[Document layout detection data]
*** Begin section ***

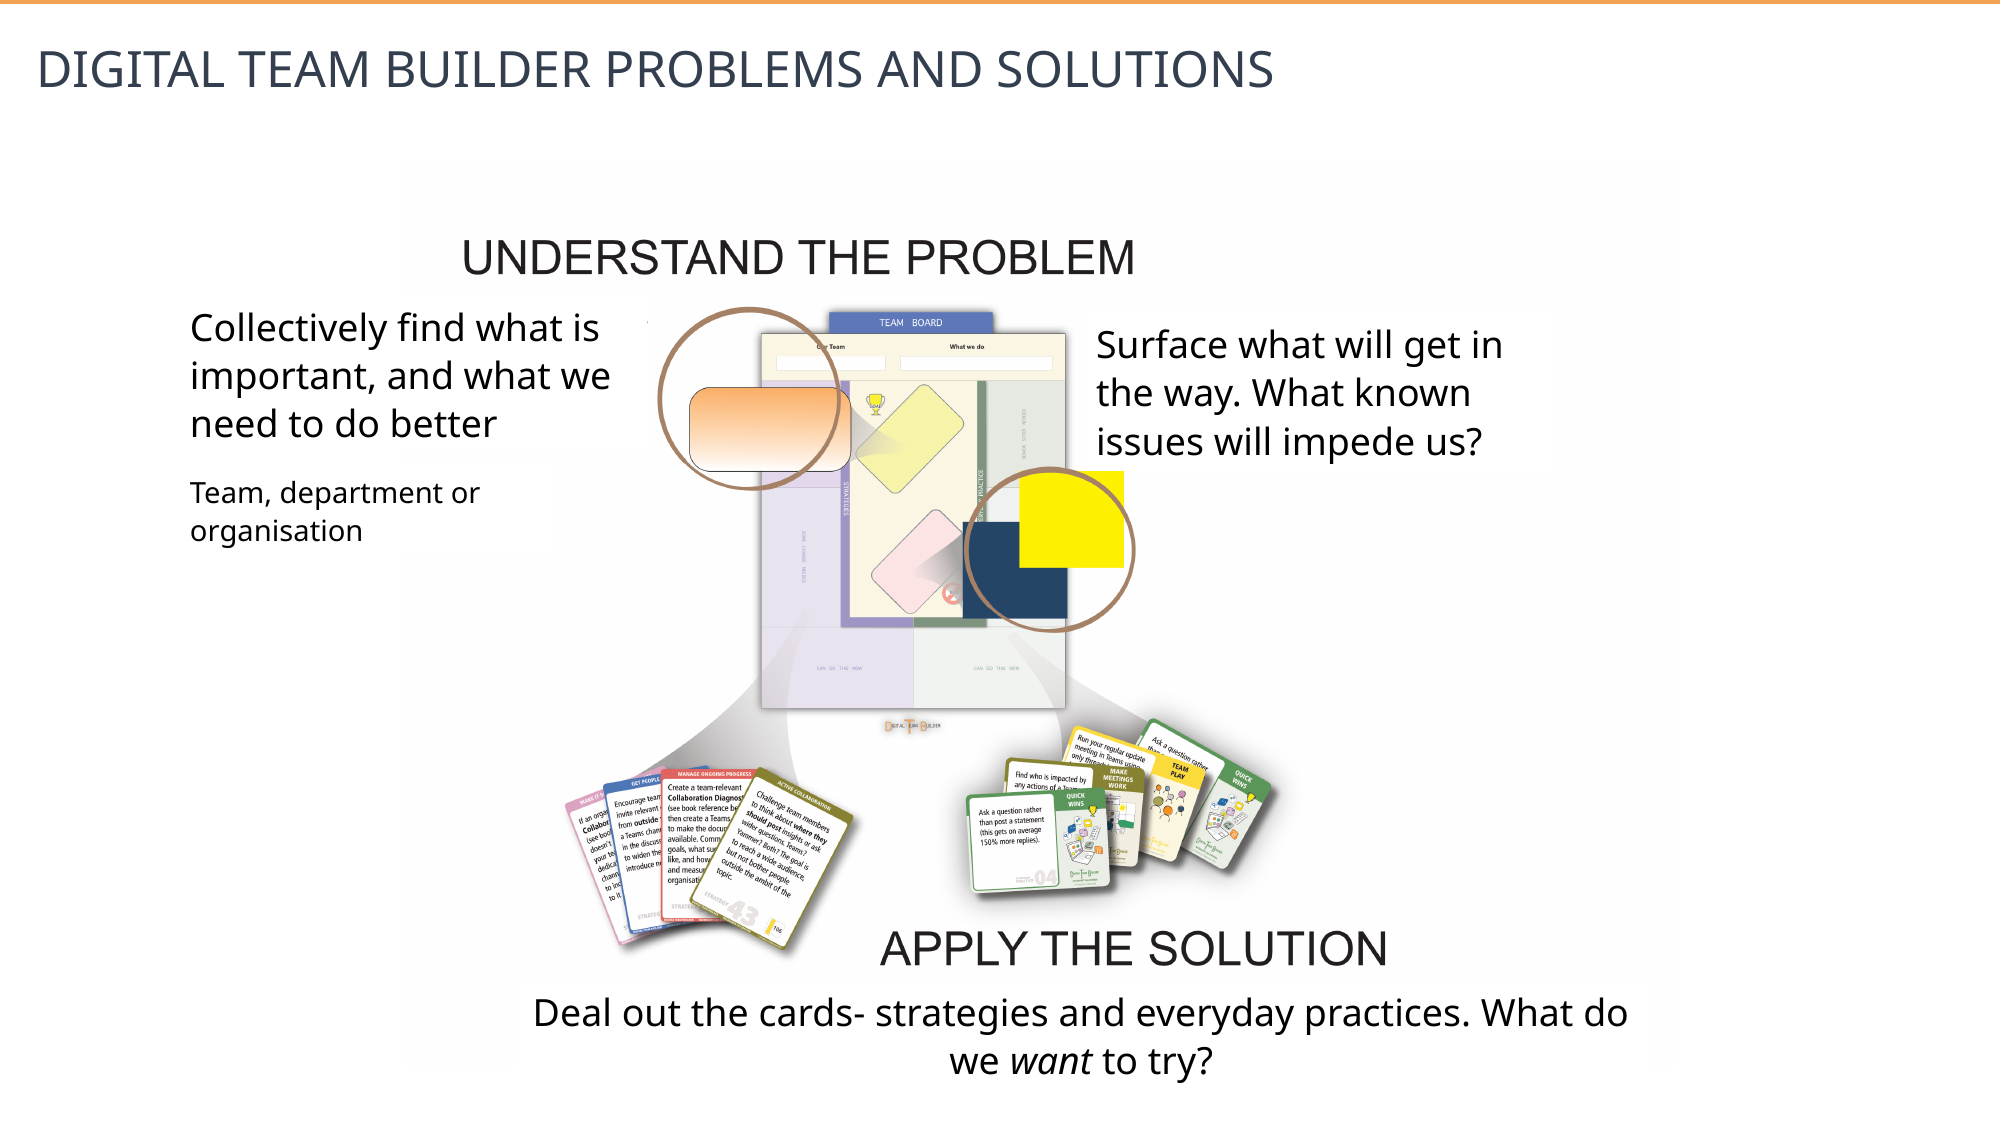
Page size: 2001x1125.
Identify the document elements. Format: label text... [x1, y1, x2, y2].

text_box Digital Team Builder Problems and solutions [21, 22, 1966, 110]
text_box Deal out the cards- strategies and everyday practices. What do we want to try? [514, 1066, 1649, 1090]
picture [401, 163, 1677, 1066]
text_box Collectively find what is important, and what we need to do better [175, 293, 401, 453]
text_box Team, department or organisation [175, 464, 401, 555]
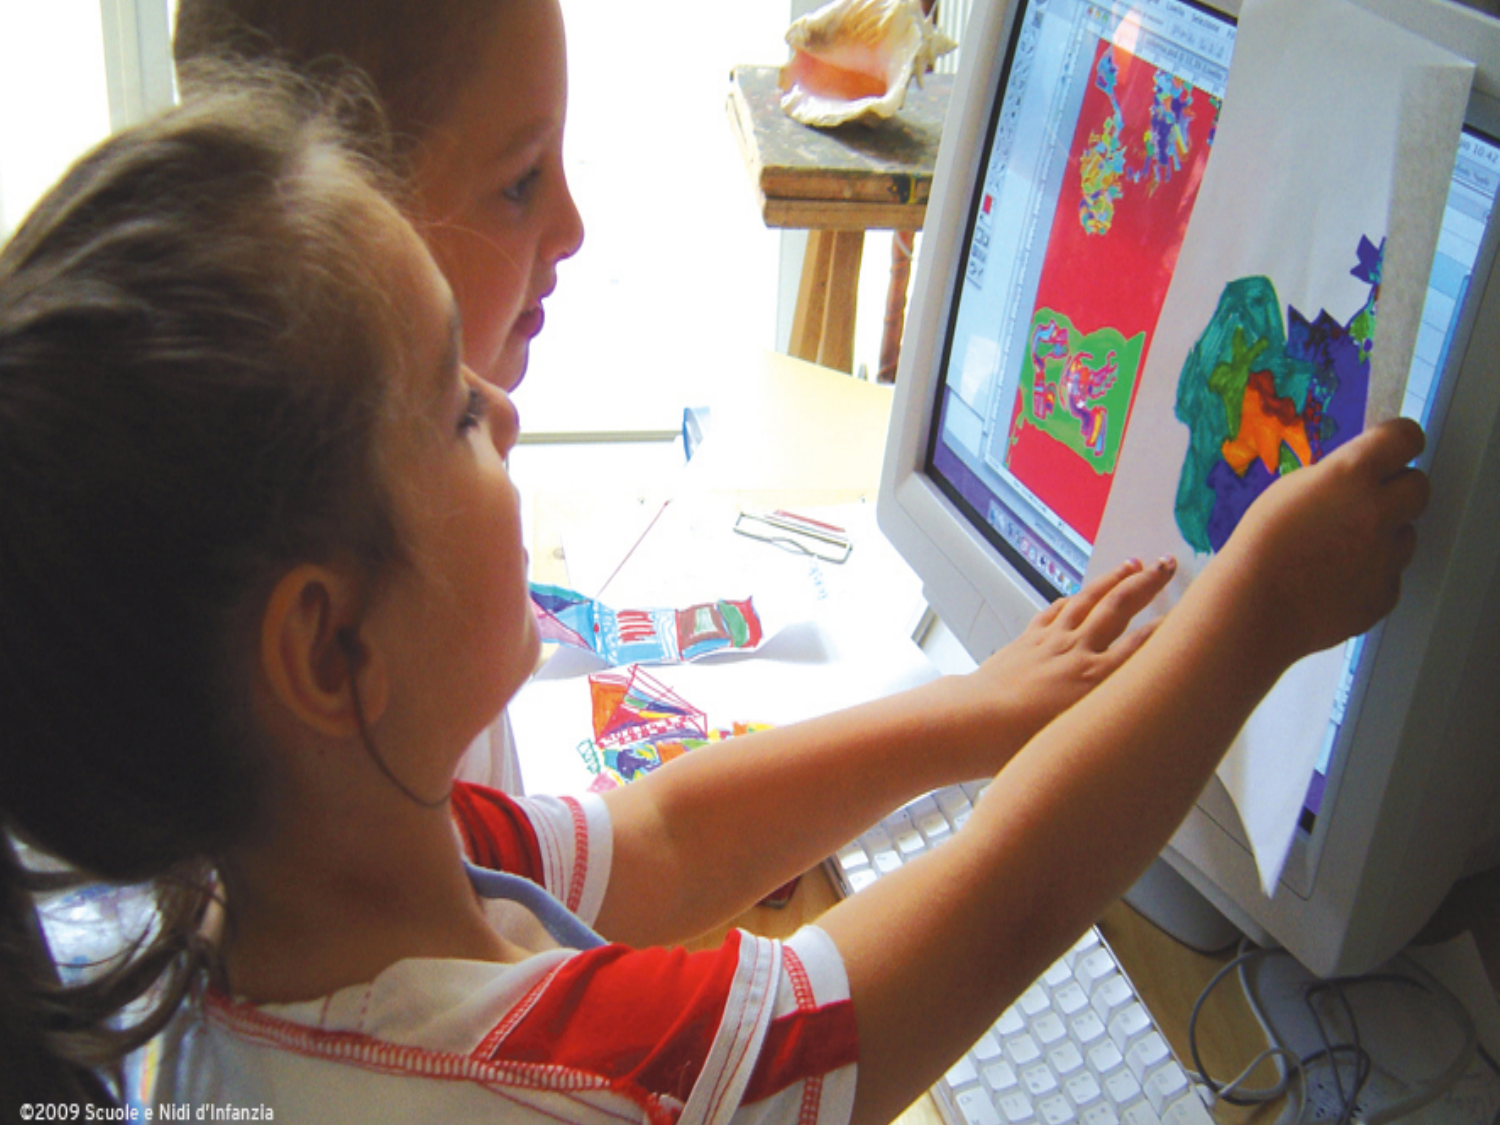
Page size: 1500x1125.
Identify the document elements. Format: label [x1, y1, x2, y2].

list [0, 0, 1500, 1125]
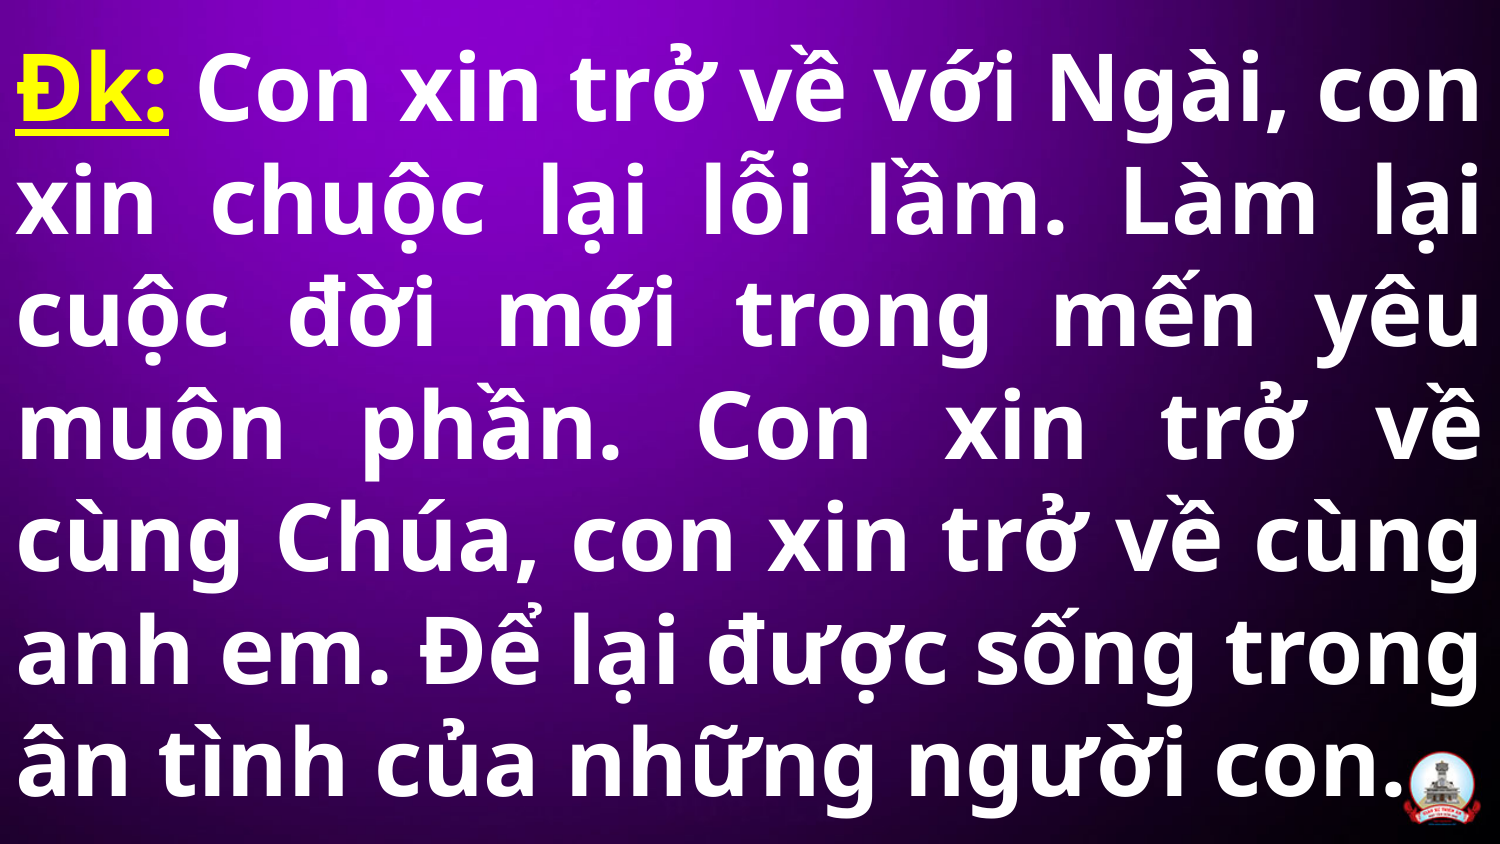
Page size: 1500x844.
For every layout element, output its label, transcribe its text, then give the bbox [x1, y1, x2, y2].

title Đk: Con xin trở về với Ngài, con xin chuộc lại lỗi lầm. Làm lại cuộc đời mới trong mến yêu muôn phần. Con xin trở về cùng Chúa, con xin trở về cùng anh em. Để lại được sống trong ân tình của những người con. [0, 0, 1500, 844]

*** End section ***

• [TASK] A count is all that should be returned: the number of lines in these records containing the string "Page".

• [SOLUTION FOR THIS PROBLEM] 3